| Brief |
Arrange the lines below as a numbered list with blank lines dropped, starting with the line that contains "sub-region: Provincie Limburg" and going on through the end of the entries. Leave the pictures out of the answer.
[start of Dataset rows]
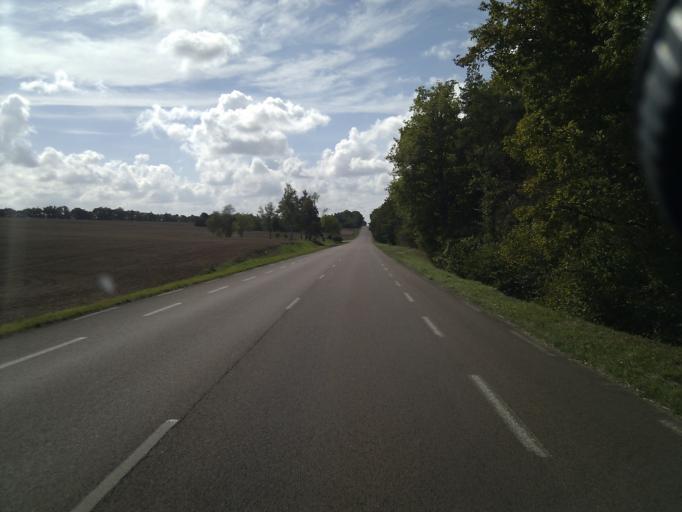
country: FR
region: Bourgogne
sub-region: Departement de la Cote-d'Or
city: Chatillon-sur-Seine
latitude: 47.8273
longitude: 4.5415
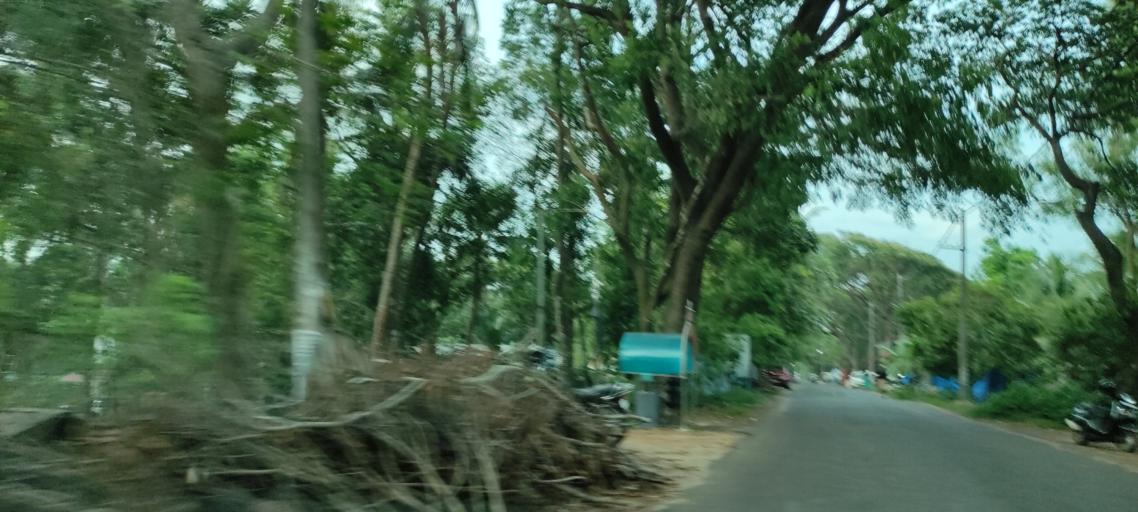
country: IN
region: Kerala
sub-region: Alappuzha
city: Shertallai
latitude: 9.7000
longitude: 76.3559
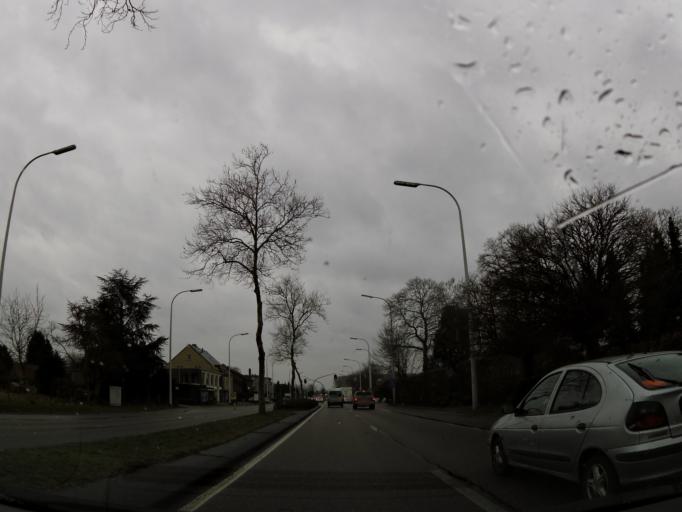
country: BE
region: Flanders
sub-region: Provincie Limburg
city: Maasmechelen
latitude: 50.9592
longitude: 5.6947
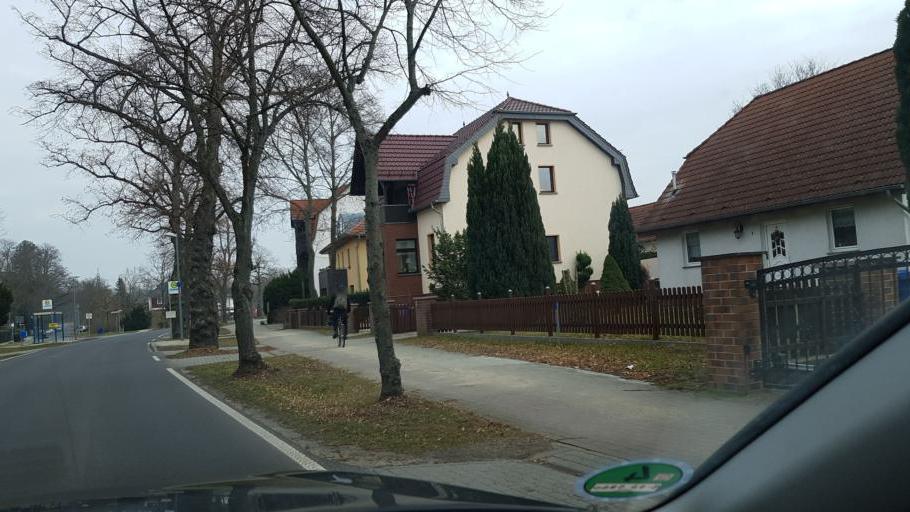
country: DE
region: Brandenburg
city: Konigs Wusterhausen
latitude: 52.2980
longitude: 13.6535
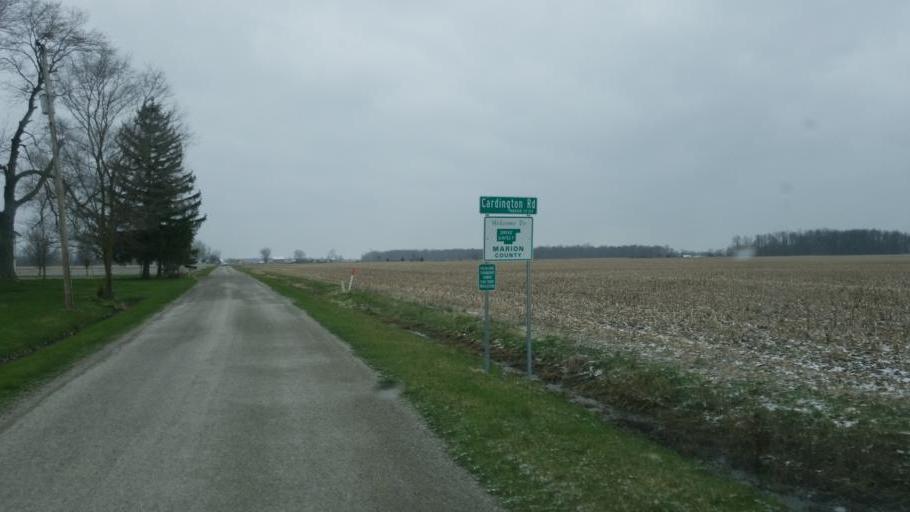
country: US
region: Ohio
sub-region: Morrow County
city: Cardington
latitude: 40.5144
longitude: -82.9581
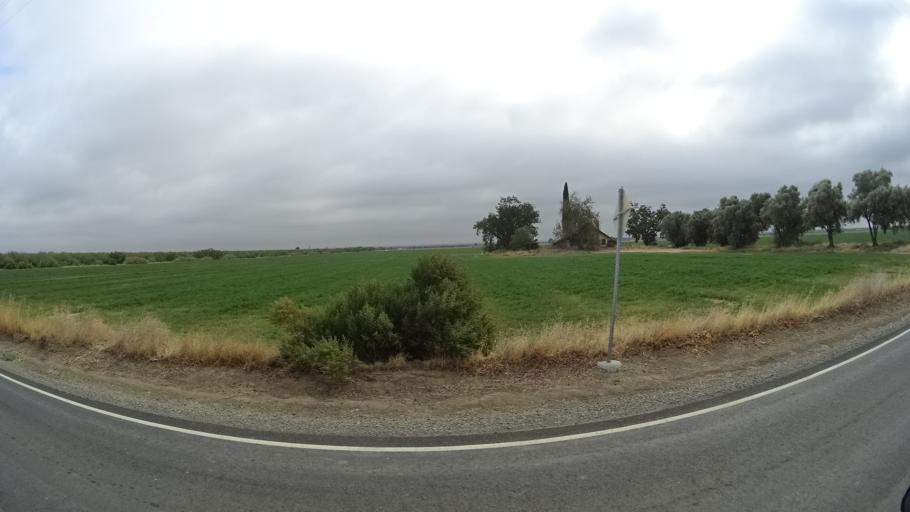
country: US
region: California
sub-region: Yolo County
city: Esparto
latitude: 38.7582
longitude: -122.0444
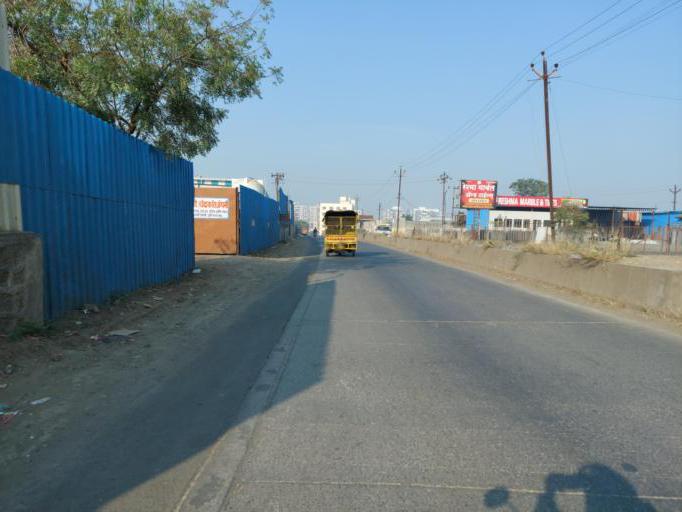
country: IN
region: Maharashtra
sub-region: Pune Division
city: Pune
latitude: 18.4572
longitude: 73.9419
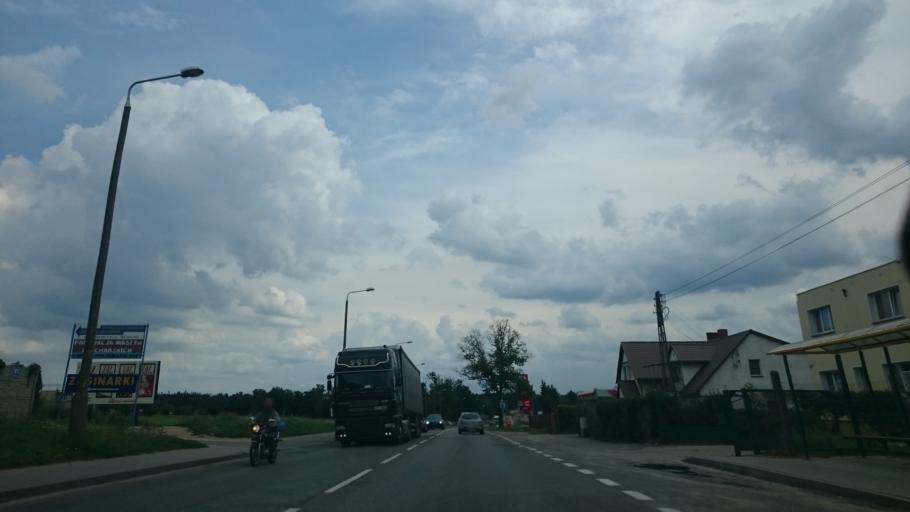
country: PL
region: Kujawsko-Pomorskie
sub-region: Powiat tucholski
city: Tuchola
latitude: 53.5800
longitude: 17.8739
[end of Dataset rows]
| Response for this exercise |
1. sub-region: Provincie Limburg
2. city: Maasmechelen
3. latitude: 50.9592
4. longitude: 5.6947
5. country: DE
6. region: Brandenburg
7. city: Konigs Wusterhausen
8. latitude: 52.2980
9. longitude: 13.6535
10. country: US
11. region: Ohio
12. sub-region: Morrow County
13. city: Cardington
14. latitude: 40.5144
15. longitude: -82.9581
16. country: US
17. region: California
18. sub-region: Yolo County
19. city: Esparto
20. latitude: 38.7582
21. longitude: -122.0444
22. country: IN
23. region: Maharashtra
24. sub-region: Pune Division
25. city: Pune
26. latitude: 18.4572
27. longitude: 73.9419
28. country: PL
29. region: Kujawsko-Pomorskie
30. sub-region: Powiat tucholski
31. city: Tuchola
32. latitude: 53.5800
33. longitude: 17.8739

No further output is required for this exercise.